– А если я скажу, что мне нравятся обе?
– А вам нравятся обе? Совершенно одинаково?
– Что я здесь делаю? – спросил Кляйн. – Что происходит?
– Где же мои манеры? – сказал блондин. Потянулся, словно хотел положить руку на единственную ладонь Кляйна, но лишь слегка толкнул его культей. – Вы с нами, – сказал он заговорщицки. – Поверьте, здесь вы в безопасности.
– Ты кто?
– Зовите меня Павлом.
– Ты хочешь меня убить, Павел?
– Какая странная мысль.
– Сколько я уже здесь?
Павел пожал плечами:
– Несколько дней.
– Где – здесь? – спросил Кляйн.
Павел улыбнулся:
– Об этом сейчас переживать незачем.
– Но… – начал Кляйн.
– Никаких «но». – Павел встал и перешел к двери. – Вы еще далеки от выздоровления. Лежите. Постарайтесь уснуть.
Но уснуть Кляйн не мог. Лежал в койке, таращился на две картины: слева – точную и стерильную, справа – в светотени, словно автор подражал безумному голландскому мастеру. Свет из-за окон слегка сдвинулся, прополз по стенам, потом исчез. Окна медленно потемнели, стали матовыми, комнату освещала единственная лампа сбоку, у кресла с подголовником, где раньше сидел Павел. Теперь картины было не разобрать – свет отражался от краски и переливался бериллами, скрывая изображение.

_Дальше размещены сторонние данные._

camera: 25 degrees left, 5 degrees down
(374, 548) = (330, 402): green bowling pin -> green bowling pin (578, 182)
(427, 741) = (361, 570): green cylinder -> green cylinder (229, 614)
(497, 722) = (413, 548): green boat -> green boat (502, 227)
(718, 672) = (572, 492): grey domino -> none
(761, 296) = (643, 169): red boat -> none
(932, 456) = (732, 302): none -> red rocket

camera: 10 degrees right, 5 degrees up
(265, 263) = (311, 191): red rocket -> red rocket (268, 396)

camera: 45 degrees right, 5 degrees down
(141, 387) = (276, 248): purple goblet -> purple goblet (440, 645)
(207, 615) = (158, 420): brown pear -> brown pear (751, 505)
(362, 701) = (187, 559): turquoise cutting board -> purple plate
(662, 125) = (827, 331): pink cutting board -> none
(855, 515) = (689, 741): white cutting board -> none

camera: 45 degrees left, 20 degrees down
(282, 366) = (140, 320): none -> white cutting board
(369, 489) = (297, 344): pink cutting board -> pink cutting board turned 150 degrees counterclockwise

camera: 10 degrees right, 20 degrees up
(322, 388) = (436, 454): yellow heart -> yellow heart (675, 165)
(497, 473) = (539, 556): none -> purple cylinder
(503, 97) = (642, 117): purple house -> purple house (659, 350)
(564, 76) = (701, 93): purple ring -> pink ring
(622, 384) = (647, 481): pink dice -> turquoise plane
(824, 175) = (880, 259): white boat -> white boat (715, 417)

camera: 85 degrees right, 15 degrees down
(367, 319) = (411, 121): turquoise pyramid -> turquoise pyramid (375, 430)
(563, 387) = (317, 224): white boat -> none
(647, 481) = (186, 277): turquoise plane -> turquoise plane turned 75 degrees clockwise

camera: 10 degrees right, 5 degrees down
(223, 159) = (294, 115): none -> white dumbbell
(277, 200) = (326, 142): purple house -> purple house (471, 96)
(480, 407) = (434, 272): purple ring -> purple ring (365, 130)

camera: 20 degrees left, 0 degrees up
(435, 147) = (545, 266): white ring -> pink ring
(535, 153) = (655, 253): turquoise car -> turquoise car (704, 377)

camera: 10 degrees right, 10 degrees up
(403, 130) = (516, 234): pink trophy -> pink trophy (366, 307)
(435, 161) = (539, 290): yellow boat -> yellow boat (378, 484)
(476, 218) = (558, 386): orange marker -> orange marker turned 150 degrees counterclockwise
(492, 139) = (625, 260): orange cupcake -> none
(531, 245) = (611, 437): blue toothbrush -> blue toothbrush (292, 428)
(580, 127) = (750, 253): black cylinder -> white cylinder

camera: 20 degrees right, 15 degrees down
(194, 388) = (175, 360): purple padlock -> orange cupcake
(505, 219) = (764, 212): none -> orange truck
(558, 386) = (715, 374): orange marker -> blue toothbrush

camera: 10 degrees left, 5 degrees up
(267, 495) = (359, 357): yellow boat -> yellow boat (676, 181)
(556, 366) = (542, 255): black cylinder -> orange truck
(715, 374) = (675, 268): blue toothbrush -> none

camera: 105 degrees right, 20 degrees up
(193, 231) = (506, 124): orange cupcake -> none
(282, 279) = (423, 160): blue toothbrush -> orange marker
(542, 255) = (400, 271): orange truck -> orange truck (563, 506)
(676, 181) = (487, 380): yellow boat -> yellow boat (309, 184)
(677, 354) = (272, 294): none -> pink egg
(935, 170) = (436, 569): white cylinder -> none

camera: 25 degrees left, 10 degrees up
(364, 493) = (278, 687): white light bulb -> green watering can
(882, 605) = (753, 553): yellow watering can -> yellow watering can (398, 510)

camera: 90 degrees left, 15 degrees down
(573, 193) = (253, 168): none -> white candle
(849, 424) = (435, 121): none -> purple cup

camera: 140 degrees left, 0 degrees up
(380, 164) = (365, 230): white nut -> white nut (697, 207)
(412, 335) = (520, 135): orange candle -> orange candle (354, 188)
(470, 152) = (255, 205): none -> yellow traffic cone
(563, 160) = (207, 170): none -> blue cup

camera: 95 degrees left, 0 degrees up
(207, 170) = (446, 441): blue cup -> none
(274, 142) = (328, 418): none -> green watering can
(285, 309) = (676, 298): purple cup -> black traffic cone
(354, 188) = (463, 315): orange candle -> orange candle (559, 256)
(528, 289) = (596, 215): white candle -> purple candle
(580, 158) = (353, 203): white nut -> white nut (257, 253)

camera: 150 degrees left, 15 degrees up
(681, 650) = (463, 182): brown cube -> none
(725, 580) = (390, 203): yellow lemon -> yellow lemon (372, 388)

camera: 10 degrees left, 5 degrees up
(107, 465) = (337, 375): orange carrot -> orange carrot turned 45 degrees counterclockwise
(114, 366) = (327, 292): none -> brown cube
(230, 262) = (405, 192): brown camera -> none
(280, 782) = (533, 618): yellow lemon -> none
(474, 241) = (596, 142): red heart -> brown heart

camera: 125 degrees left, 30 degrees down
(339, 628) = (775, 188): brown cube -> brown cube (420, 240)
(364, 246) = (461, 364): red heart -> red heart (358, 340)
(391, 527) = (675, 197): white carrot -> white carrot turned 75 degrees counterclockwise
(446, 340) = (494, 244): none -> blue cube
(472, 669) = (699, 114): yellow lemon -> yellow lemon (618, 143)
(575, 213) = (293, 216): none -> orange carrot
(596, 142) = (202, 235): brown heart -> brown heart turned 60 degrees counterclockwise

В полумраке Кляйн занервничал. Медленно сел. Голова ныла, но не так, как в больнице. Когда он двигал плечом, то все еще чувствовал давление в глазу, но не более. Ноги болели и работали нехотя, но через миг он все же сумел вытащить их из койки и встать.
Почти тут же, рядом, оказался блондин, слегка коснулся его локтя. Кляйн даже не понял, откуда тот взялся, – явно не из двери. Может быть, из-за штор?
– Вам надо отдохнуть, – сказал блондин успокаивающим голосом. – Незачем вскакивать.